Notre Dame Site: Between Shadow and Light

July 09, 2021
Source: fsspx.news

On June 24, Agence France-Presse covered the extraction of the first monumental oak trunks to be used to restore the spire of Notre-Dame: the first four trunks were transported from the national forest of Bercé (Sarthe) to at a sawmill in Craon (Mayenne).

“We're lucky to be working with these exceptional specimens,” declared Mickaël Durand, manager of the sawmill of Craon, on this occasion, who added: “We're working with 15 tons and you can't make any mistakes... They're maybe 300 years.”

As a reminder, a thousand oak trees were donated, mostly from five regions (Burgundy, Centre Val de Loire, Grand Est, Pays de la Loire, Normandy) in order to ensure the reconstruction of the frame. Half of them come from public forests and half from nearly 150 private forests.

All of these thousand oaks will be transported to sawmills in the coming weeks to be sawn and cut up during the summer. They will then need to dry for 12 to 18 months, to reach a moisture content of less than 30% and be made available to carpenters.

At the start of 2023, they will be transported to the carpenters' workshops, who will follow Viollet-Le-Duc's plans for an identical reconstruction ... At least, if the schedule is respected.

Because, on June 23, another story came out of the mouth of General Jean-Louis Georgelin, who occupies the post of president of the Public Establishment for the Conservation and Restoration of Notre-Dame. He addressed the parliamentary information mission created to monitor the site's dossier.

For the retired senior officer, the conditions for carrying out the restoration of the emblematic building of the Parisian capital will not be met to ensure a reopening to worship and visitors in 2024, as Emmanuel Macron promised.

First of all, there is the “undersized” public establishment workforce, which is not sufficient to oversee the project, enforce competition, lead the meetings of experts, establish a work schedule with the three project management architects: “we are really at the limit of our working capacity.… I feel real fatigue,” warns Jean-Louis Georgelin.
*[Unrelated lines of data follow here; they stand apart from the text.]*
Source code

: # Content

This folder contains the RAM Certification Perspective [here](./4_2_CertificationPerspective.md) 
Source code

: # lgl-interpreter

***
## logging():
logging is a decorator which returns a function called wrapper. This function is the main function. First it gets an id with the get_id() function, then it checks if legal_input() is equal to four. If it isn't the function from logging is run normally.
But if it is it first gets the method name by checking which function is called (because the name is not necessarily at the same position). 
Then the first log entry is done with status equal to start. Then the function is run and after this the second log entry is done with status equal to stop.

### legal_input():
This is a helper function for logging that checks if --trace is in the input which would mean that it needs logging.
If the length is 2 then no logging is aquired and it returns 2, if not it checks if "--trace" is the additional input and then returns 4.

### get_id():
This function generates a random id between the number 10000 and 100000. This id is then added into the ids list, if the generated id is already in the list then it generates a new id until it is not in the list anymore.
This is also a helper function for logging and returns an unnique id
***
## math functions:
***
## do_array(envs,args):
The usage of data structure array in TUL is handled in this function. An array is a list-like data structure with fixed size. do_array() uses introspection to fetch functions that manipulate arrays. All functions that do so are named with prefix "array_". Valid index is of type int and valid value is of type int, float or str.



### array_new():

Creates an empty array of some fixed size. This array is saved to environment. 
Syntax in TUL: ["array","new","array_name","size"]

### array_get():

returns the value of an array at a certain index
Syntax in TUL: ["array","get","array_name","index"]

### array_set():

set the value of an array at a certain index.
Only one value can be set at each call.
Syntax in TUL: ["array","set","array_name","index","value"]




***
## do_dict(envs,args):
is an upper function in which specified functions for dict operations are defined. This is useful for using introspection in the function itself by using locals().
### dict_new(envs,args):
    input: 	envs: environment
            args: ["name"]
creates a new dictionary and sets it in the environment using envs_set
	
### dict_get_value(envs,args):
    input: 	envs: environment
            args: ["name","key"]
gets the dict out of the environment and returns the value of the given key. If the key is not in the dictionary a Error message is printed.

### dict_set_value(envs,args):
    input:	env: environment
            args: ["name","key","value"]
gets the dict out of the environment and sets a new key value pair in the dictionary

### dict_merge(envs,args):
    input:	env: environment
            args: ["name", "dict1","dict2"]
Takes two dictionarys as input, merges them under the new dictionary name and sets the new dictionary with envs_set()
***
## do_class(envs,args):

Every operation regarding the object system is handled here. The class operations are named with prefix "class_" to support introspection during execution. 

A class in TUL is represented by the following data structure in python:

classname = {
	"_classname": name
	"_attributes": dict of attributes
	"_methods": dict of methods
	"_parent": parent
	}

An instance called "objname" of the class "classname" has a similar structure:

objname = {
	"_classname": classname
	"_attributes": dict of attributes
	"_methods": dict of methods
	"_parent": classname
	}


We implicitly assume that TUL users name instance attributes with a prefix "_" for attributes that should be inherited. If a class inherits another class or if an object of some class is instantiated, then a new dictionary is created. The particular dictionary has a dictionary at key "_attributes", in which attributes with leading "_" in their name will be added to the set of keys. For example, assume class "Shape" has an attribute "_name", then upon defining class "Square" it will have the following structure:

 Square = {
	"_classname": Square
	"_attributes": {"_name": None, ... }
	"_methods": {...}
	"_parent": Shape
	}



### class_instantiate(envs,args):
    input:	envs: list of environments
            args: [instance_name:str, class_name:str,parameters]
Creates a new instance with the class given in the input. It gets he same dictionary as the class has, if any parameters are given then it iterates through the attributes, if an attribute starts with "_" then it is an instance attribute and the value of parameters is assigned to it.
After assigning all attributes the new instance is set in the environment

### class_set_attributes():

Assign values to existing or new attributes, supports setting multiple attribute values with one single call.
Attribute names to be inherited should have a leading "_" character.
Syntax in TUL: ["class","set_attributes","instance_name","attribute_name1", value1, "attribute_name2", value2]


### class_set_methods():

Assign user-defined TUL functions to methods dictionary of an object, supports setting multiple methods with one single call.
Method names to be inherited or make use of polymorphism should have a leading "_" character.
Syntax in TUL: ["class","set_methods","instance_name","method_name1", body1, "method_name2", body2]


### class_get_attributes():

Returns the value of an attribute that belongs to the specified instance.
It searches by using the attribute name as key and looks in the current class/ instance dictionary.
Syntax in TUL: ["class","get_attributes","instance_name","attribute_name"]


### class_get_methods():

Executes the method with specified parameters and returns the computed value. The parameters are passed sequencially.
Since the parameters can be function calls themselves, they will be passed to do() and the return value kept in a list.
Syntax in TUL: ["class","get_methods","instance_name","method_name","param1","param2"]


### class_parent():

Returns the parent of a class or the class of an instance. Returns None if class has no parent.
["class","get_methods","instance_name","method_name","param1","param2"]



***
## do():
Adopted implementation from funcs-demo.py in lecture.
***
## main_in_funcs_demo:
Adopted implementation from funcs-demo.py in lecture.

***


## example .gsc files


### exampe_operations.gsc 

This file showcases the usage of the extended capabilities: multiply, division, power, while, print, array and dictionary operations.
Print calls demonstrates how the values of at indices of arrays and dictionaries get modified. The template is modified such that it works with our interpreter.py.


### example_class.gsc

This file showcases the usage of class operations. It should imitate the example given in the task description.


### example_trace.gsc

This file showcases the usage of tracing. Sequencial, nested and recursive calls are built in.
But that's not all, because the safety protocol dealing with lead, imposed by the Labor Code, constitutes another obstacle to the progress of reconstruction work: compliance with safety rules represents, according to the President of the Establishment, “25% of the time spent by the journeymen on the site. That’s 25% of the cost!,” But, “the cathedral is no longer emitting lead,” according to him.

Difficulties all the more incomprehensible in terms of finance, the weather is good: the amount of the subscriptions currently stands at 833 million euros, which “allows consideration of the future with confidence,” specifies the General Georgelin.

And the man chosen by Emmanuel Macron to carry out the reconstruction of Notre Dame made reference to the Italians, who kept their commitment to rebuild the Genoa bridge in two years.